Improving Care for Dialysis Patients

dialysis system

Promising research to help patients with end stage kidney disease

Sadly, one in 10 Australians live with end-stage kidney disease and require weekly dialysis to survive, resulting in poor quality of life. Thankfully, promising research is underway to improve the quality of life for these patients.

The CNARTS (Central Northern Adelaide Renal and Transplantation Service) Clinical Research Group at the Royal Adelaide Hospital is working on the MADE* Study, looking at non-medical factors which can impact patients transitioning to dialysis.

Clinical Research Coordinator for the CNARTS Group, Dr Richard Le Leu said the purpose of the MADE Study is to better understand the care needs of people entering dialysis, whilst supporting their psychological wellbeing.

“We collated a list of patient-reported outcome measures that may influence people’s transition onto dialysis, including psychological factors, coping mechanisms, frailty, gut health and more,” Dr Le Leu said.

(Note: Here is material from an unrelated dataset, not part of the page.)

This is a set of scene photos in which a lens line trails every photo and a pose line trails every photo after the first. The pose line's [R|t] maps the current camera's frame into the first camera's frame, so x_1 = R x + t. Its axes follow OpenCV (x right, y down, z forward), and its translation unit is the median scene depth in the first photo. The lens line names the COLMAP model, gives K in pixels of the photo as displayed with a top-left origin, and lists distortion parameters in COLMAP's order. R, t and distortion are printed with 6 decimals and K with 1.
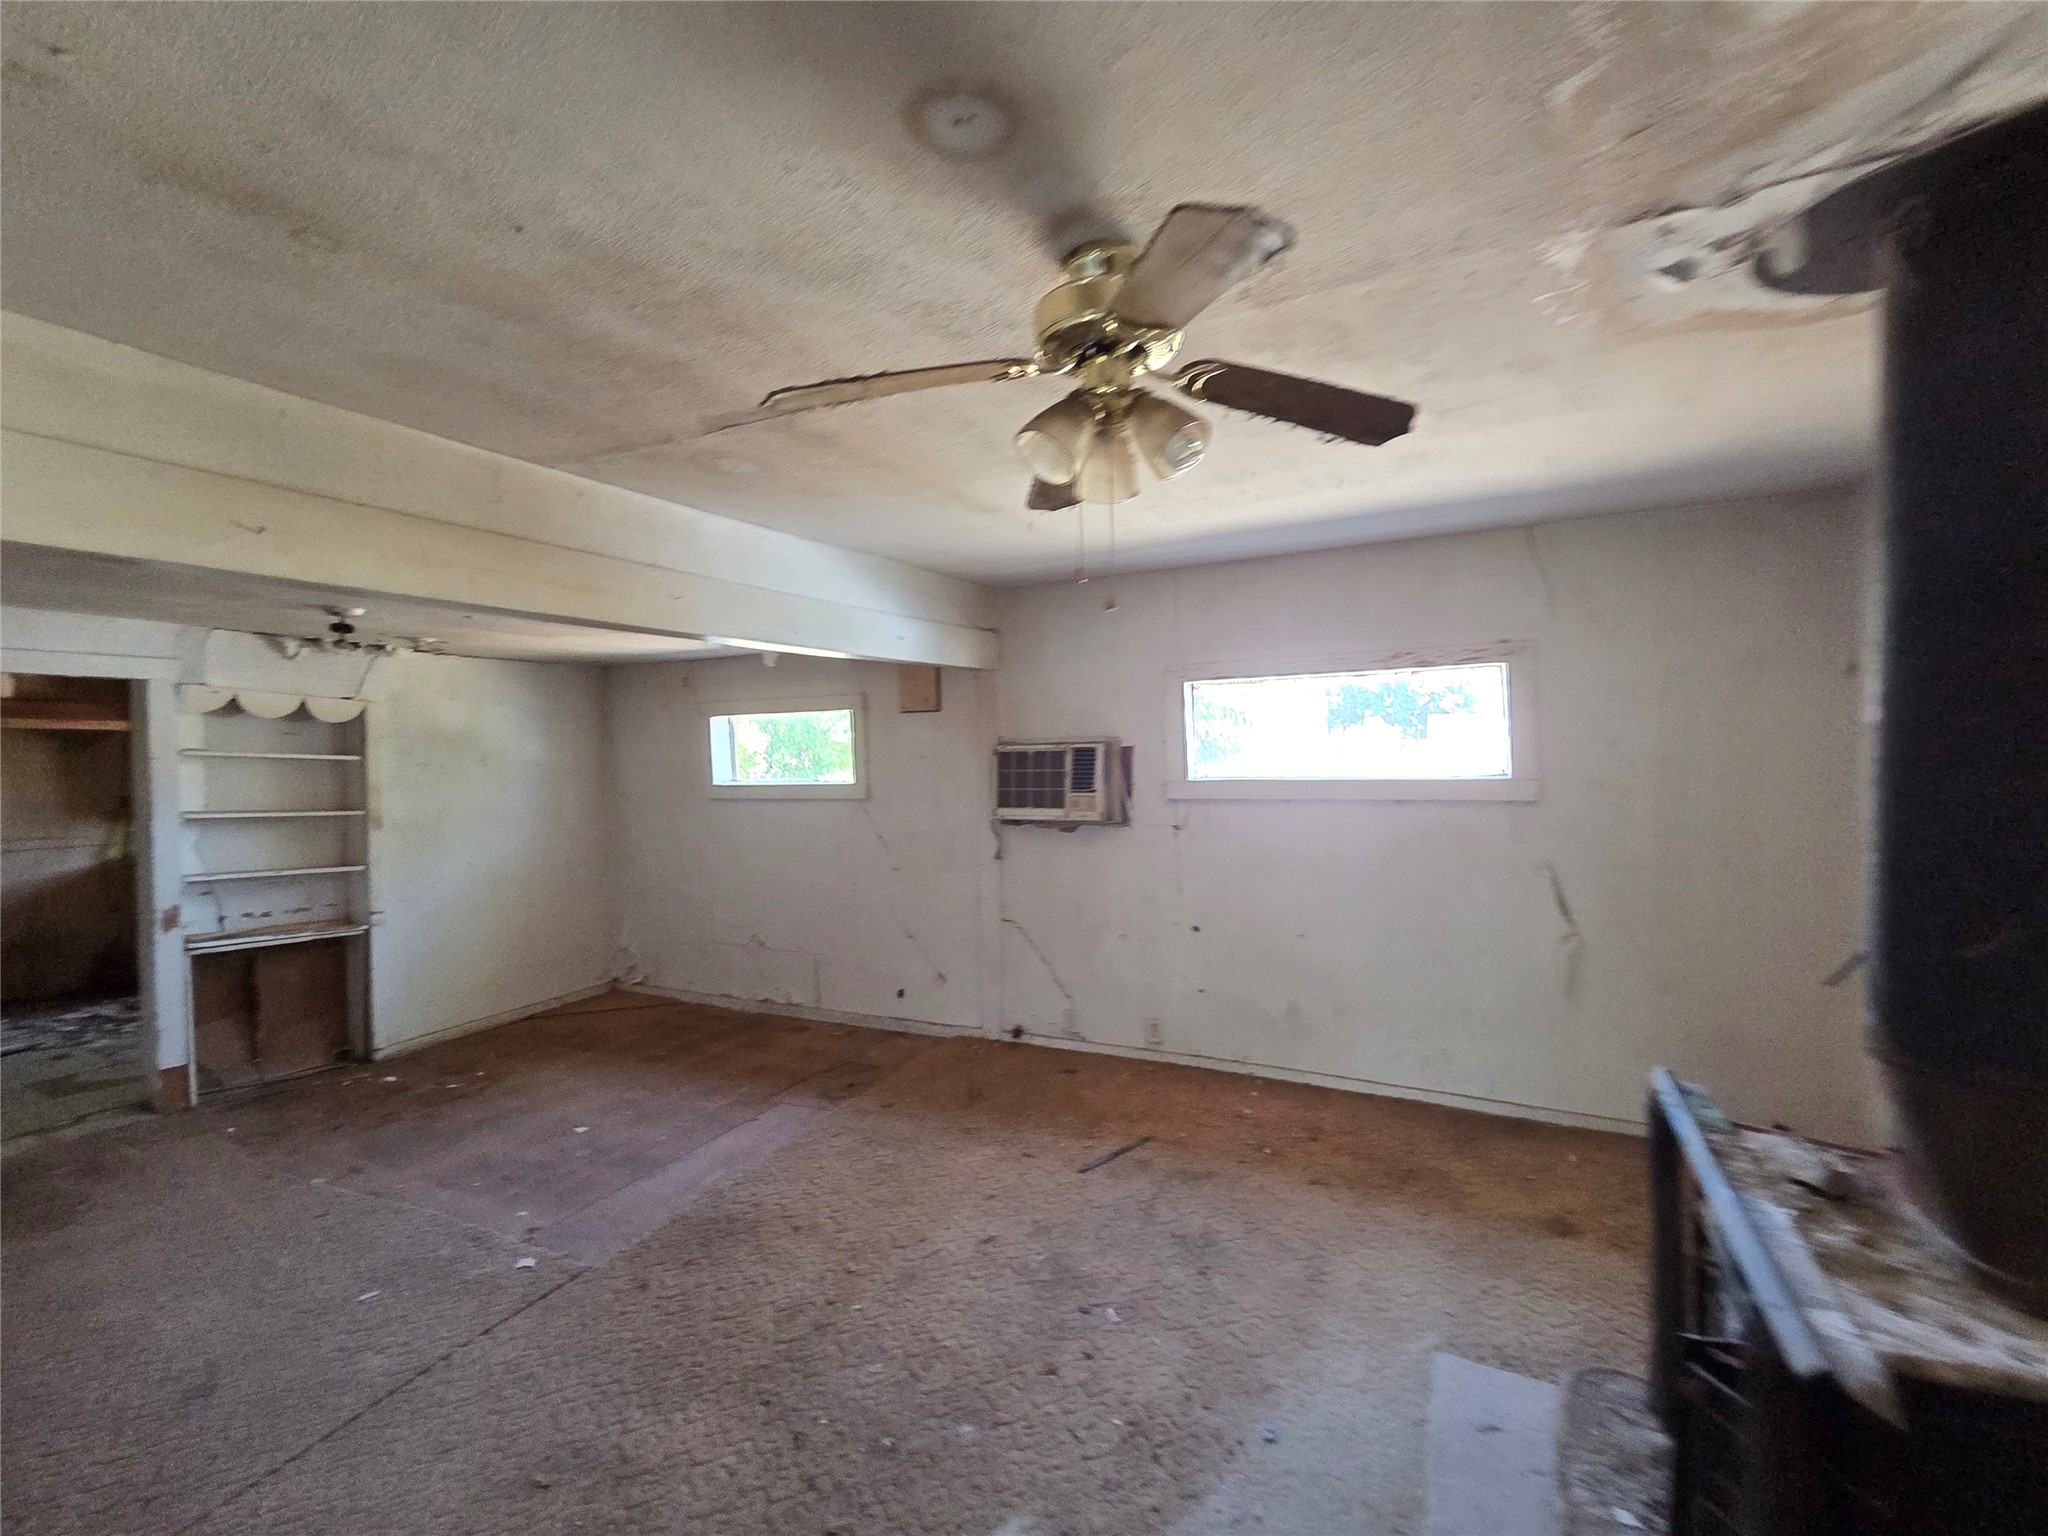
lens RADIAL K [[845.9, 0, 1049.8], [0, 845.9, 769.5], [0, 0, 1]] dist [0.011300, 0.000244]
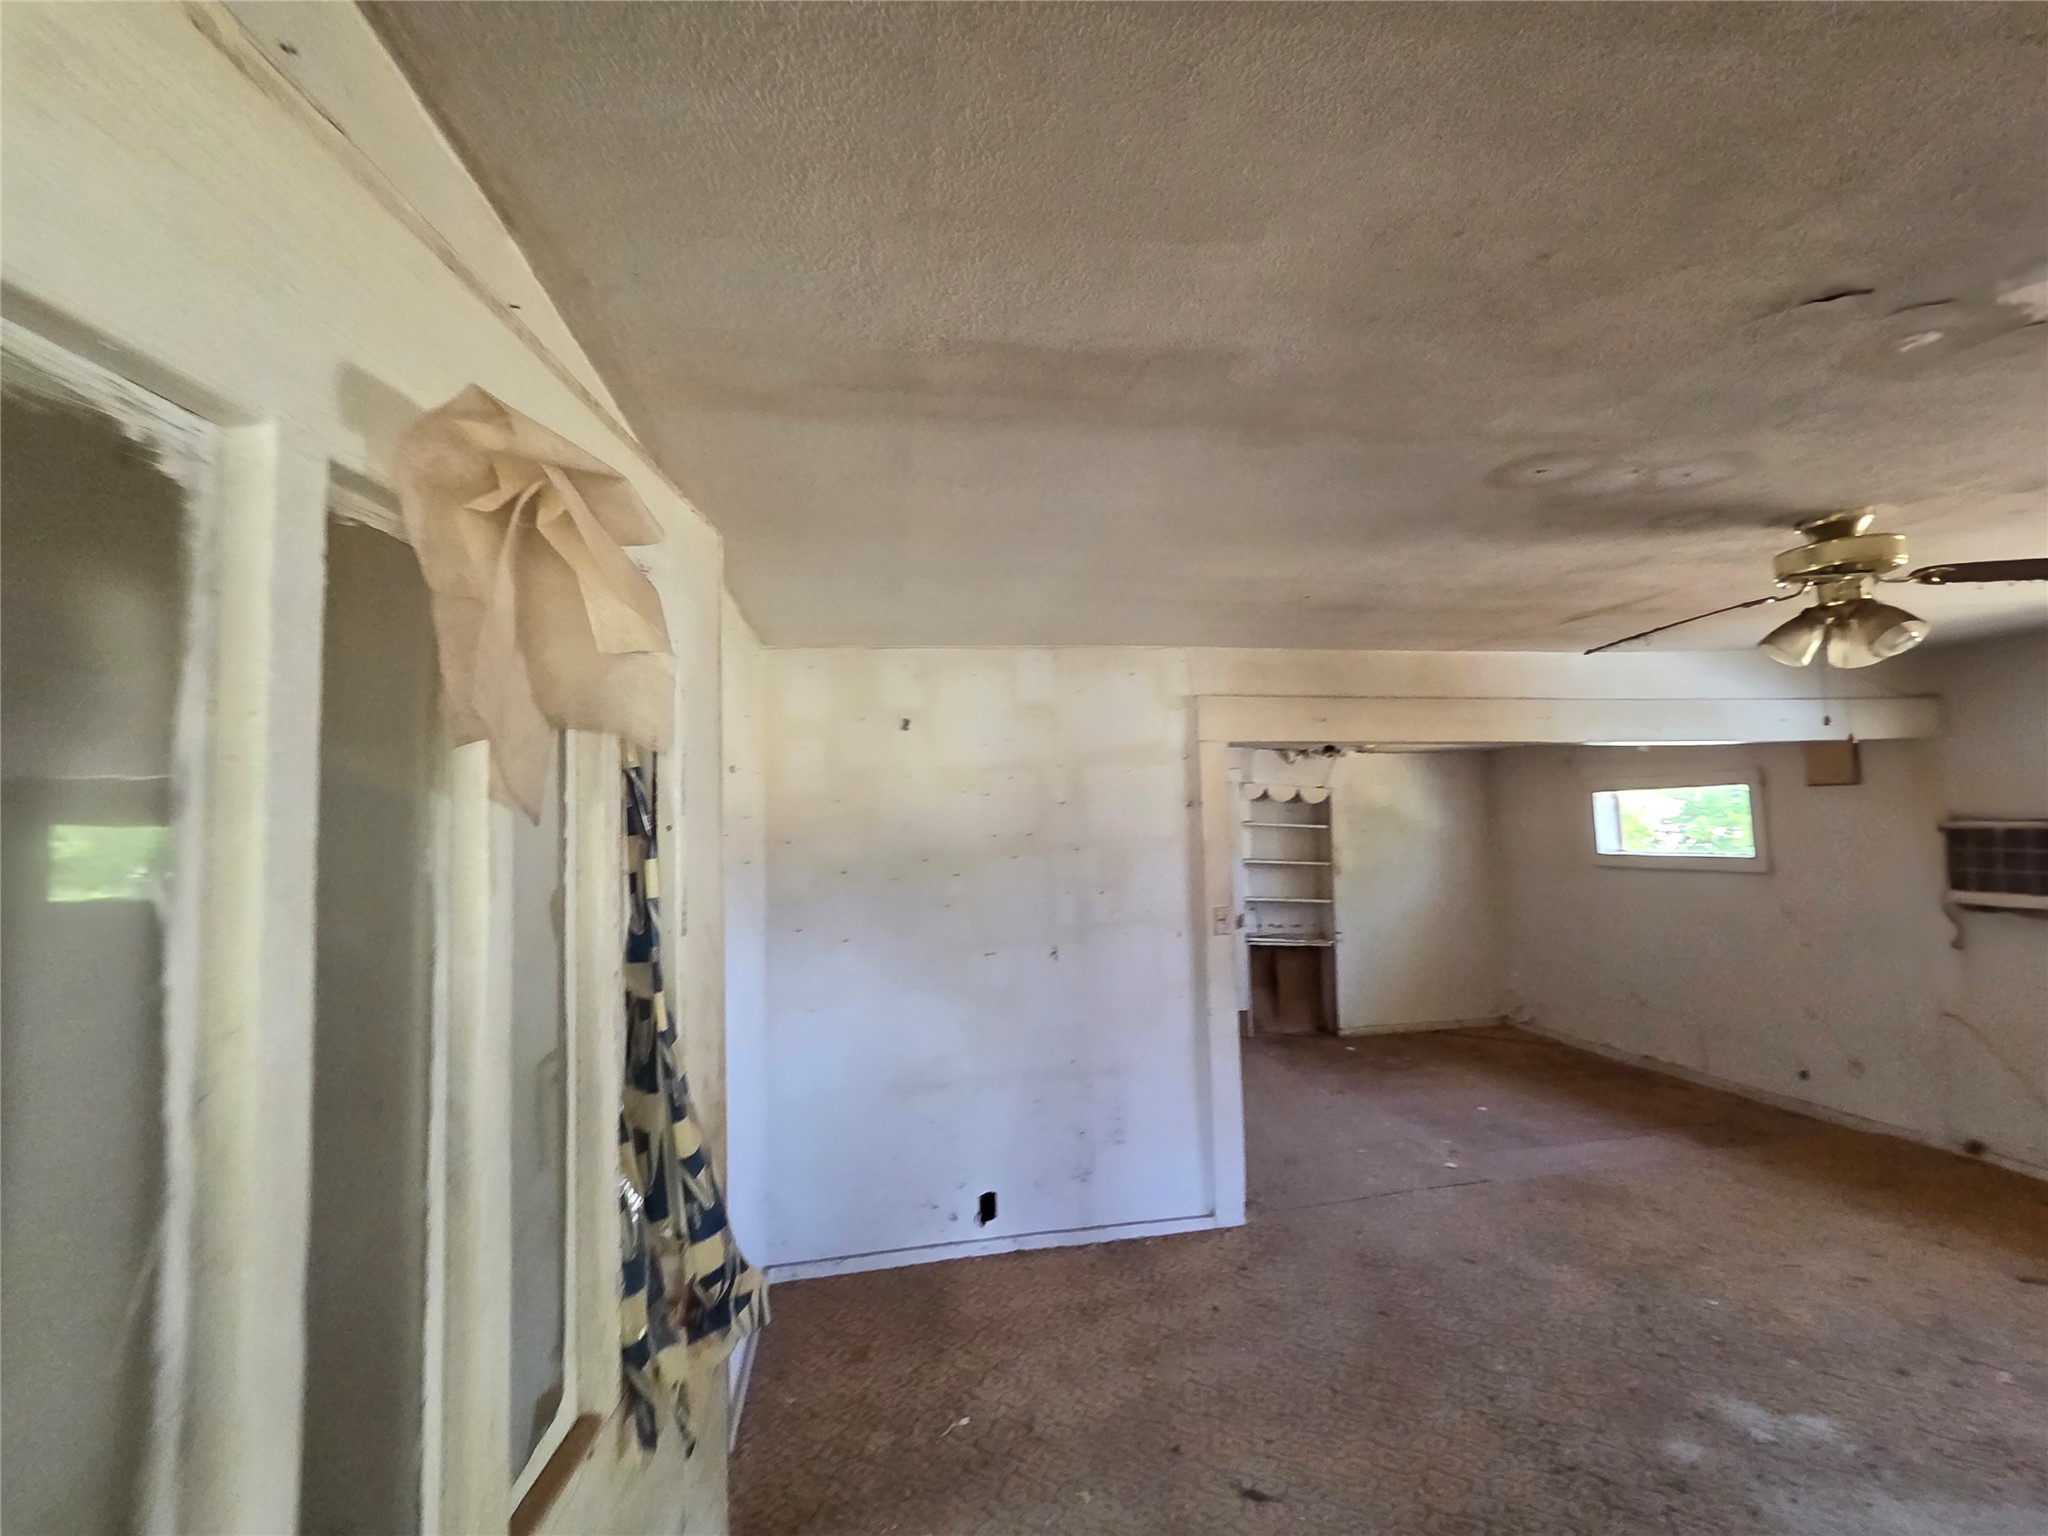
lens RADIAL K [[845.9, 0, 1049.8], [0, 845.9, 769.5], [0, 0, 1]] dist [0.011300, 0.000244]
pose [[0.573473, -0.049998, -0.817697, 0.143524], [-0.012135, 0.997508, -0.069503, -0.005437], [0.819134, 0.049780, 0.571438, -0.278327]]
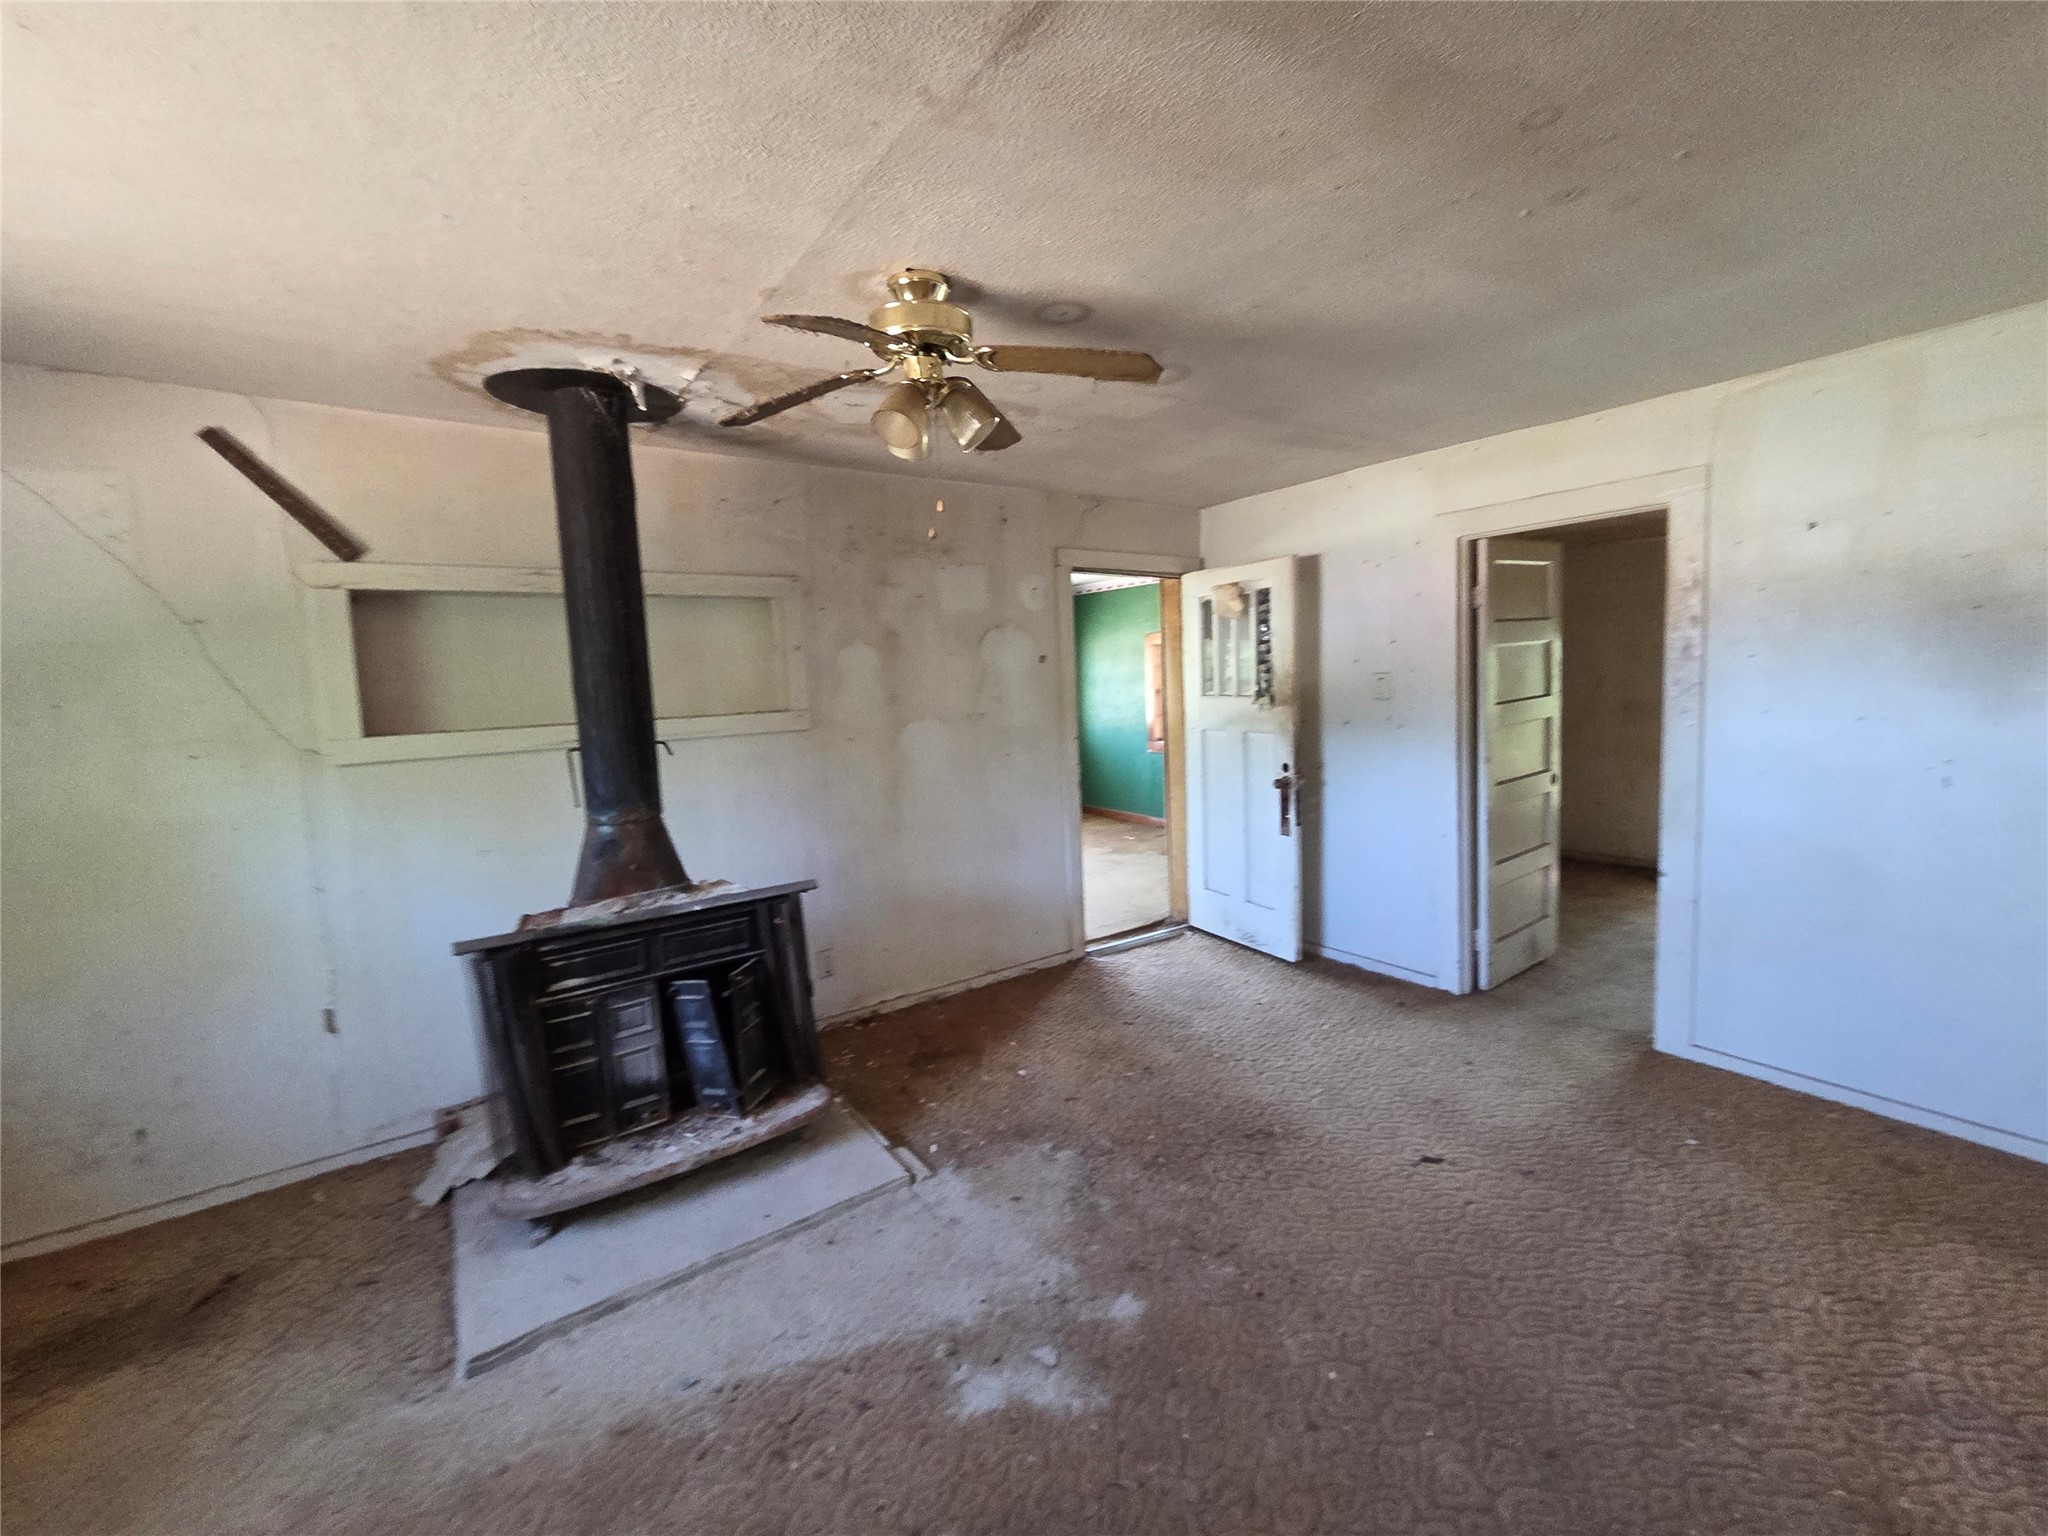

“Whilst dialysis treatment saves lives, it’s stressful to most patients and care partners, placing significant restrictions on a patient’s lifestyle, diet and mobility, impacting on employment, family and social life.”

The team followed 28 patients over six months, surveying them after three and six months. Clinical psychologist and member of the CNARTS Clinical Research Group Dr Lisa Shanahan said after six months of dialysis, patients struggle mentally.

“We know things like anxiety and depression tend to worsen over time; this may be prevented by creating early interventions, making the experience less about being hooked up to machines and more about helping them achieve the best quality of life,” Dr Shanahan said.

Dr Le Leu said the broader aim from this study is to develop a more concise assessment tool to better support patients transitioning to dialysis.

“This tool can be used within standard clinical practice in the service to deliver additional support for patients who may be at risk of adverse outcomes,” he said.

 “We believe this study provides a starting point in developing a patient-centered feedback mechanism, incorporating positive psychology approaches, impacting patient wellbeing as identified by the patients.”

Dr Shanahan agreed: “This MADE study will provide valuable information to inform further development of patient reported outcome measures in renal services across South Australia.

“We are grateful for KTDRA’s generous donors who made this project possible. We are confident this study will enable us to improve the quality of life for patients receiving lifesaving dialysis.”